Dr. Sally L.D. Katary, an internationally renowned scholar of Egyptology, passed away unexpectedly on 2016 August 06, Saturday, at her home in Sudbury, Ontario. She led a full life leaving behind a legacy of achievements in all three aspects of an examined life, namely, professional, personal, and public service.
Dr. Sally L.D. Katary was an Egyptologist who specialized in the social and economic history of Egypt with an emphasis on the New Kingdom through the Late Period. Her interests extend into the Hellenistic period as well in her capacity as a Professor of Classical Studies at Thorneloe University on the Laurentian University campus, where she taught for 30 years, introducing courses in Egyptology in the Ancient Studies program.
She was best known for her work on the Wilbour Papyrus and related economic documents, including Land Tenure in the Ramesside Period, as well as many chapters in books, journal articles, and reference work contributions. Dr. Katary lectured widely in Western Europe and North America.
She conducted archaeological excavation work in Egypt at the temple of Osiris Heka Djet at Karnak with Donald B. Redford and participated in the National Geographic special on Ancient Tomb Robbers. Her expertise on the Ramesside economy, tomb robbery, and daily life at Deir el-Medina was very well received by viewers of the documentary. At the time of her passing, she was working on a book of collected essays on Gold in Ancient Egypt in pursuance of her interest in gold in the economy and society, as well as tomb robbery.
Her research excellence was matched by her teaching excellence as attested to by numerous students in Classical Studies. She took the time, talent, and toil to give students an opportunity to learn not only by dynamic lectures, but also by following up with students who needed additional support and helping many fulfill their dreams.
She received her B.A. degree summa cum laude from the University of Pennsylvania and her M.A. and Ph.D. degrees in Egyptology from the University of Toronto.
Some of her public service work included: Dr. Katary was a founding member of the Canadian Society for the Study of Egyptian Antiquities, and served on their Board of Trustees for many years and as the Associate Editor of the Journal of the SSEA. She has presented at their Annual Symposium on numerous occasions, most recently in 2012. She was an Honorary Trustee of the Society and head of the Book Review Committee.

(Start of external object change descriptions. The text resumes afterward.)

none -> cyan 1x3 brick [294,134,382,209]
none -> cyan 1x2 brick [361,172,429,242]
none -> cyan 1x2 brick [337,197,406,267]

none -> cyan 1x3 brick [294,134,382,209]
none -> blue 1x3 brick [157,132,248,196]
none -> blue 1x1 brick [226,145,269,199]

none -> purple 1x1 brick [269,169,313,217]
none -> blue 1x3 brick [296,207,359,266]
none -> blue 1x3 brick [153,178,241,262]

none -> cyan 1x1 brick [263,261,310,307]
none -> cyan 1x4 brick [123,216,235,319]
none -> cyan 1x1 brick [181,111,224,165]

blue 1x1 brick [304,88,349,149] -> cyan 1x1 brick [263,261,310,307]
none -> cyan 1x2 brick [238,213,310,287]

As an excellent violist she took part in several community concerts, orchestras and quartets. She belonged to a group of musicians that served the needs of people who were unable to attend performances by professional orchestras. She derived a great deal of satisfaction from taking classical music to the people in their own environment, a gesture that was most appreciated by people who listened to those performances. She had been playing since childhood and when she played her musical spirit filled the room. She was an expert when it came to classical music and interpreting composers. She was always the teacher.
Her love of books led her inescapably to the tireless work of Friends of Library, part of the Sudbury Public Library. She aided in collecting, sorting and organizing book sales. Raising funds to the library in this fashion enabled the public library to undertake acquisitions that would not have been possible otherwise. She delivered books to the elderly and gave them the opportunity to keep reading and share their own personal stories with each visit.
As a child of the Sixties she exemplified, to the extent feasible, the idea that a woman can have it all. Her domestic life was as thoroughly organized as her professional work. Her husband and daughter wondered where she got the energy to do the endless chores of a middle income family.
She leaves behind her husband Narasim and daughter Shannon bereft of her gentle guidance. She was a dedicated mother who gave her daughter the knowledge and skills to succeed and be happy in this world.
Sudbury lost a great scholar/teacher, a public servant, and a family doyenne. She will be missed by all who knew her.